Records from a collection:
----------

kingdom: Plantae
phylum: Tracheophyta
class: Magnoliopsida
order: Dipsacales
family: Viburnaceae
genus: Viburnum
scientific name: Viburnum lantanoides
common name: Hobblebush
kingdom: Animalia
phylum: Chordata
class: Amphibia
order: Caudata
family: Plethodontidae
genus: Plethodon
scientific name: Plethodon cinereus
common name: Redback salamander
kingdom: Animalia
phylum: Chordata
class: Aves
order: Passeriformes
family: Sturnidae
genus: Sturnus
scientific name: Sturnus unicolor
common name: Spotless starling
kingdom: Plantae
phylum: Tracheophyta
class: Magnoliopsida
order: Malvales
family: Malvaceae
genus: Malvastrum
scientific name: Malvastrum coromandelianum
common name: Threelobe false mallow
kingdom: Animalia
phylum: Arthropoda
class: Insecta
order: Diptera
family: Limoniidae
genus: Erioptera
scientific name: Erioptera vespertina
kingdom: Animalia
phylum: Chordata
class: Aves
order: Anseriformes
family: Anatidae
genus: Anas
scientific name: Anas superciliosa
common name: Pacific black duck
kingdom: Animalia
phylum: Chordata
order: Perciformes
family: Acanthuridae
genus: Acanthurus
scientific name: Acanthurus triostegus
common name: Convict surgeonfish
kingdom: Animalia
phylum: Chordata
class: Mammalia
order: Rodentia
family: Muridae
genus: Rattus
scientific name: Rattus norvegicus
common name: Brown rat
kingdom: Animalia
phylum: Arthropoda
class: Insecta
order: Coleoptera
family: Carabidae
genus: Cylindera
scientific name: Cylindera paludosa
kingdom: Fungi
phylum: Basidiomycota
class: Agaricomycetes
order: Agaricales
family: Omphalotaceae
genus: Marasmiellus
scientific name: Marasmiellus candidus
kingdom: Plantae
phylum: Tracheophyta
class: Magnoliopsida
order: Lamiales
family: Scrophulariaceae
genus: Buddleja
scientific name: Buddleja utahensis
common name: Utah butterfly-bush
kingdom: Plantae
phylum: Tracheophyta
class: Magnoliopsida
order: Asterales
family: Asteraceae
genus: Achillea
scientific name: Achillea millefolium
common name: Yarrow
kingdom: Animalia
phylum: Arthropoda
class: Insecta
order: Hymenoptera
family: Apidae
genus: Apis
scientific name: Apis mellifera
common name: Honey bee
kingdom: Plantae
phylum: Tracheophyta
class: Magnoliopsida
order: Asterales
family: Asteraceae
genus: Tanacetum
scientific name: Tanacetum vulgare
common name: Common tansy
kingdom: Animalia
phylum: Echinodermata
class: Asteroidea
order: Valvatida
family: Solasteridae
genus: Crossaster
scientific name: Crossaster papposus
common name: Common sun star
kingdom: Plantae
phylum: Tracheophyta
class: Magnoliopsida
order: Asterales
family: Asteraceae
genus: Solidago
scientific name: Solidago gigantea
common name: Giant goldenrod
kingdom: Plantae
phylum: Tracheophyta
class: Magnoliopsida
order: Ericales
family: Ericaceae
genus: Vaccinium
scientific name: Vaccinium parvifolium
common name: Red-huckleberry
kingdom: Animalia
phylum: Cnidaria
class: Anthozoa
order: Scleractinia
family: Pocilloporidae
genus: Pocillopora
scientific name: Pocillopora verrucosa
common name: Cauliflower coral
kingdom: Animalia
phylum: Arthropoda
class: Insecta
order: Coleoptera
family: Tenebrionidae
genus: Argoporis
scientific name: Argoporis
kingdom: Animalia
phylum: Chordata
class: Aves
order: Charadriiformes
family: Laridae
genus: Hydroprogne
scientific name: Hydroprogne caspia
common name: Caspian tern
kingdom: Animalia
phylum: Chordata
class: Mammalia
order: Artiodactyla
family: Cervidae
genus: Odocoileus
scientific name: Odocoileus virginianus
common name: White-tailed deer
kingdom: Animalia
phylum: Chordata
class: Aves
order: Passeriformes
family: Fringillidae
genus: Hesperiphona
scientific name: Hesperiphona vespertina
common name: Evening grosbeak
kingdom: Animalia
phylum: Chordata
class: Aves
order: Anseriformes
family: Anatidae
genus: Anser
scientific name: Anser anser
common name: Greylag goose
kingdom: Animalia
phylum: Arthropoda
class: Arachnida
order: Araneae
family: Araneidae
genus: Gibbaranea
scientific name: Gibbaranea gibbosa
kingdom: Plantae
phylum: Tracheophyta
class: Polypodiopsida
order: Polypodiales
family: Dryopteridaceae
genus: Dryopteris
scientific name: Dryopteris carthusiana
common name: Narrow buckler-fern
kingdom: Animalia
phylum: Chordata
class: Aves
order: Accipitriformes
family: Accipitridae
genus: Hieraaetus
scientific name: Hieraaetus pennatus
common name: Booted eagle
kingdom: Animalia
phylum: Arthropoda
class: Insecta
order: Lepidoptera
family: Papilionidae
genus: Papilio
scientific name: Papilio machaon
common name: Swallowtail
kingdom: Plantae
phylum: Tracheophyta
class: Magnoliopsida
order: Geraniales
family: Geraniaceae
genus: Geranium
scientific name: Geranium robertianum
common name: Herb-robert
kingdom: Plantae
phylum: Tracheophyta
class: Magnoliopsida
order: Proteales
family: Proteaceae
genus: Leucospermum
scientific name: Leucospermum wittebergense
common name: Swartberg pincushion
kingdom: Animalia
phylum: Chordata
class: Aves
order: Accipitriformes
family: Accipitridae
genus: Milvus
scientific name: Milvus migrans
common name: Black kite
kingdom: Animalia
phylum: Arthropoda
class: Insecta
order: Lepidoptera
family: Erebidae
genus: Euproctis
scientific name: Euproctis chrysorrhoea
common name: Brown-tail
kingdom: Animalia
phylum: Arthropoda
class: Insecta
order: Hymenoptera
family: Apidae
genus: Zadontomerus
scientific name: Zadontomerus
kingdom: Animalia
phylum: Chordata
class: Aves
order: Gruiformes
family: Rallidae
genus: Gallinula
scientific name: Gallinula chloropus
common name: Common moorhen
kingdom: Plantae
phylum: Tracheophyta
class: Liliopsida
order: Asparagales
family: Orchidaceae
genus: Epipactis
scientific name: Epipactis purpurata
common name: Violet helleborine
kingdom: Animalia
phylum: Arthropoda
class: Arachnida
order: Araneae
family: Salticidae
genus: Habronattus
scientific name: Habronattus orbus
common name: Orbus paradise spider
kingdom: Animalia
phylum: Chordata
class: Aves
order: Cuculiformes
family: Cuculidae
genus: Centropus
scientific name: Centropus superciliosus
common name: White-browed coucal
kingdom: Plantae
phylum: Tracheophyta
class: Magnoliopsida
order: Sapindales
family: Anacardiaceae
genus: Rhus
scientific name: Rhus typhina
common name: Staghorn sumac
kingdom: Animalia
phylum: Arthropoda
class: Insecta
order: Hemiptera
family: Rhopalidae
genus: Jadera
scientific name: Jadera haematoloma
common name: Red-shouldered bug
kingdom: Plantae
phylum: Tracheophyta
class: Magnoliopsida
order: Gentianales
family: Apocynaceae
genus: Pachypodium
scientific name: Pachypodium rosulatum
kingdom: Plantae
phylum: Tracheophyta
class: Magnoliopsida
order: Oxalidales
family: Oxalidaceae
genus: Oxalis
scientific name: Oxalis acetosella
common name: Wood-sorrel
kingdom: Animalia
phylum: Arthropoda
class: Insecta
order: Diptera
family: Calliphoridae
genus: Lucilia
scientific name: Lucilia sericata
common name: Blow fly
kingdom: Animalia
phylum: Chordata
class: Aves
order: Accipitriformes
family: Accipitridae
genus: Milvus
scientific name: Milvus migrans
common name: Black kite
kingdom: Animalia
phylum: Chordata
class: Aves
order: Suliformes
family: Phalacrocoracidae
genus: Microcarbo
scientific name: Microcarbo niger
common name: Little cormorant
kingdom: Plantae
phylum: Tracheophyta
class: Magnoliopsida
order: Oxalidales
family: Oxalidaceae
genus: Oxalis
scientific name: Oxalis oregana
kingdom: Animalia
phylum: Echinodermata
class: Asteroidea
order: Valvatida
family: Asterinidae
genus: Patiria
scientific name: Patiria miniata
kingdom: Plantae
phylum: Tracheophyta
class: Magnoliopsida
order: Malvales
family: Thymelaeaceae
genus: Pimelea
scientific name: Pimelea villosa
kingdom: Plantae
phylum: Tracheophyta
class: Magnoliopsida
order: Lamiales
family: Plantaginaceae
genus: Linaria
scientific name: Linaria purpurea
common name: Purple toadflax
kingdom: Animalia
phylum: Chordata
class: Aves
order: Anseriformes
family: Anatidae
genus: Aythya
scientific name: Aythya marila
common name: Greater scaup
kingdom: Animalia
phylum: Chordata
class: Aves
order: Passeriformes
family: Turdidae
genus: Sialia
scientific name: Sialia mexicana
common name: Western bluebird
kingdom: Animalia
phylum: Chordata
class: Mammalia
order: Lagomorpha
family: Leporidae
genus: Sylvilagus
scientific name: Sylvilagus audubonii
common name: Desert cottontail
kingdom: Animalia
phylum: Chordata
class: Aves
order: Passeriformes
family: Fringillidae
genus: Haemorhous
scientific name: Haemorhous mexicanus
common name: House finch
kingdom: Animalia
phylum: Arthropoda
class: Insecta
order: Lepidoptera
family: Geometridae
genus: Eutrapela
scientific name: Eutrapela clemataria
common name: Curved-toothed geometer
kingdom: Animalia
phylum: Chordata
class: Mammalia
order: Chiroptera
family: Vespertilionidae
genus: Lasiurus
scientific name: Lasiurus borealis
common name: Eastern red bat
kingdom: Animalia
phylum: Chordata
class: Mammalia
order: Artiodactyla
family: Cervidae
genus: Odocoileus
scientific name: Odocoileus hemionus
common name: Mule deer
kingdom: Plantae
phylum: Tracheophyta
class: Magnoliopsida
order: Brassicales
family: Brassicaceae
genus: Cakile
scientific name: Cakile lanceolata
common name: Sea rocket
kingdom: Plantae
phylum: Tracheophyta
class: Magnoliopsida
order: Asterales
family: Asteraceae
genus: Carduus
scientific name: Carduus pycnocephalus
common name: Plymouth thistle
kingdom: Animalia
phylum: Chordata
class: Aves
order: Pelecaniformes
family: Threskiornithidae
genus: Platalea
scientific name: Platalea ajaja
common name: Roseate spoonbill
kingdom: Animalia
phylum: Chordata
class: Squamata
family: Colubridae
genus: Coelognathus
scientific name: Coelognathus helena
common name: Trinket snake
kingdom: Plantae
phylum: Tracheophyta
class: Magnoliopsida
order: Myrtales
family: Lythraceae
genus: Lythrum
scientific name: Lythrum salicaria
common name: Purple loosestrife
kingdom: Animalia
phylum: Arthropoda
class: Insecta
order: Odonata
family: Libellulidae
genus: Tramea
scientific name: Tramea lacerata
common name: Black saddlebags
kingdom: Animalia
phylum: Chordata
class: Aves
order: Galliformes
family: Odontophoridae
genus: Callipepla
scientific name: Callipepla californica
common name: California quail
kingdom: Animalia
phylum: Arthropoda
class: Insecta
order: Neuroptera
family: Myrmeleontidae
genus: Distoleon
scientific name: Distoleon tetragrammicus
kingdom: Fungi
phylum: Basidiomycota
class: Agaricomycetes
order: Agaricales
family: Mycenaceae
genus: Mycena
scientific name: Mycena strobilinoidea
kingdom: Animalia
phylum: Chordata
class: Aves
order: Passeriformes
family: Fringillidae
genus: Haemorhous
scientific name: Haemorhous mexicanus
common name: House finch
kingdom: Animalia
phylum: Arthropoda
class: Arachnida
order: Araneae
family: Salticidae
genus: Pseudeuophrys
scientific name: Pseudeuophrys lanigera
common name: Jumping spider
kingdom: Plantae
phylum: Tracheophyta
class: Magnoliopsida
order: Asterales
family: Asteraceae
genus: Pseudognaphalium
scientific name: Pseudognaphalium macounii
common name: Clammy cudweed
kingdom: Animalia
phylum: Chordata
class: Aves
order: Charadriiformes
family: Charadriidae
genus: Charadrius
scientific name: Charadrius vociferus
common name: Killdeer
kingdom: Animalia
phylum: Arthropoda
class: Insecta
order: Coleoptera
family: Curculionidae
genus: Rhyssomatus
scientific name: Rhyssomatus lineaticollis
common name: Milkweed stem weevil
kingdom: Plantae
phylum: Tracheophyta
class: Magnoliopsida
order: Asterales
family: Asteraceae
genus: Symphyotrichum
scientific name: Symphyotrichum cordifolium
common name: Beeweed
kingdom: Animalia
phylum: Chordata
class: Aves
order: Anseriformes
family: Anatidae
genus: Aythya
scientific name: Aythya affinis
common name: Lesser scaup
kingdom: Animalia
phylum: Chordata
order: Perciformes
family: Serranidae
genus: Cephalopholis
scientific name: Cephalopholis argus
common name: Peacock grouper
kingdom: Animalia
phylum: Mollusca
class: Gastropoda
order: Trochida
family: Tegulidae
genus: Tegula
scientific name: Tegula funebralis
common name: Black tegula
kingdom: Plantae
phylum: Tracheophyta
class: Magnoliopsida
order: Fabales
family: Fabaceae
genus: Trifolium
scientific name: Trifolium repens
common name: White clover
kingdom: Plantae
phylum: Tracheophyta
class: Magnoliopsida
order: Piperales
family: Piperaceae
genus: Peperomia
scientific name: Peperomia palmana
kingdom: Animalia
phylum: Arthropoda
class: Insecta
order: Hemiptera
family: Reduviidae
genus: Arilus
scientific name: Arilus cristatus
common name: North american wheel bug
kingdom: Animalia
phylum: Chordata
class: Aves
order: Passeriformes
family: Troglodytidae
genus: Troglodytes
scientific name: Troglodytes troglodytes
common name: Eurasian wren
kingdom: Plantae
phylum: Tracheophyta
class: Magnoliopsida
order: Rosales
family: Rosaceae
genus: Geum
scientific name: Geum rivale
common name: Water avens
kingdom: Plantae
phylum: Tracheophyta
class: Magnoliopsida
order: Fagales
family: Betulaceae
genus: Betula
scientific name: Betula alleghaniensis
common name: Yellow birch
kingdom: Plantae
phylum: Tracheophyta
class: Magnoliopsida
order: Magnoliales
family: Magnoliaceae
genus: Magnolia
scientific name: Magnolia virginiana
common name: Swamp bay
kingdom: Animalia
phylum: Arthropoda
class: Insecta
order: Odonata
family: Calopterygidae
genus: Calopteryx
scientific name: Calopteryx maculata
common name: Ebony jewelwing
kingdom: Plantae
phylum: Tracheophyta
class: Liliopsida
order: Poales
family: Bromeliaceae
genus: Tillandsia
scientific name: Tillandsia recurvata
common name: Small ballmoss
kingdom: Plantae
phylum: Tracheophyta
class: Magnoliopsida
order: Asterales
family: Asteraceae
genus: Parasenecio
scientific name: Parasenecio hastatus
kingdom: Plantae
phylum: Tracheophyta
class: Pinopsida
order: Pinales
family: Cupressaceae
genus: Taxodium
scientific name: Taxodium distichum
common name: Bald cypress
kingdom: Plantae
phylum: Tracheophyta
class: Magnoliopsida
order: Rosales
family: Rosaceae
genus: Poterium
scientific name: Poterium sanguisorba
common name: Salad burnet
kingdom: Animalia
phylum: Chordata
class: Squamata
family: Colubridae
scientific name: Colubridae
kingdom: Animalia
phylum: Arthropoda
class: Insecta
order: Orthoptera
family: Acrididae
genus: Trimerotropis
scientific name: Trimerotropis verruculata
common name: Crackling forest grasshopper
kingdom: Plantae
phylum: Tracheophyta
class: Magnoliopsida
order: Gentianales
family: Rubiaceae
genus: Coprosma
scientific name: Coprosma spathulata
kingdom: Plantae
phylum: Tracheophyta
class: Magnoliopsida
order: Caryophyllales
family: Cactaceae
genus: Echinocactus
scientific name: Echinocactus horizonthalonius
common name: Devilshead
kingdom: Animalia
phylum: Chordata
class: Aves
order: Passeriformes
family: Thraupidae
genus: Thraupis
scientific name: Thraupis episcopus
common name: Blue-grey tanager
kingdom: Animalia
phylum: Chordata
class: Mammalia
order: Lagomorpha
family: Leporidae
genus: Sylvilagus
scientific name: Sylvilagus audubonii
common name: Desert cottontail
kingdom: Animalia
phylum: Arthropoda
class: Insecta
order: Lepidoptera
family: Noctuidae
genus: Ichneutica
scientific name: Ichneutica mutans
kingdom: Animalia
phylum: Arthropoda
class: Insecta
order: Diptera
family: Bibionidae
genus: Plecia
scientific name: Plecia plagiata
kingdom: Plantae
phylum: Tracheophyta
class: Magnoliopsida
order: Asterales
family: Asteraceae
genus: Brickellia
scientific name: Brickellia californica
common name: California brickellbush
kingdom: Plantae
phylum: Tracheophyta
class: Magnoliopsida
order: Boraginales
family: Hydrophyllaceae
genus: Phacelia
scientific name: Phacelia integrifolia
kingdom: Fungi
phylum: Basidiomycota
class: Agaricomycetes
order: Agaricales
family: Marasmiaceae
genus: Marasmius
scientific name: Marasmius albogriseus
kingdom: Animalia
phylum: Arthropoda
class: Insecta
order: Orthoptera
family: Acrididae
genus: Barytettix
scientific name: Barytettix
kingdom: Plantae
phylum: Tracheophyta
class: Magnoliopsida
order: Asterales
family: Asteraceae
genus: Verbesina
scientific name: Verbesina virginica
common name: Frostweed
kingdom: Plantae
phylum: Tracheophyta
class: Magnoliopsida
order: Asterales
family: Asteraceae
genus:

----------

### [YOUR TASK]
Copy the lines of the items above verbatim, everything from the line containing "common name: Salad burnet" down to the line containing "genus: Trimerotropis", with both of those lines included.

### [FINISHED EXERCISE]
common name: Salad burnet
kingdom: Animalia
phylum: Chordata
class: Squamata
family: Colubridae
scientific name: Colubridae
kingdom: Animalia
phylum: Arthropoda
class: Insecta
order: Orthoptera
family: Acrididae
genus: Trimerotropis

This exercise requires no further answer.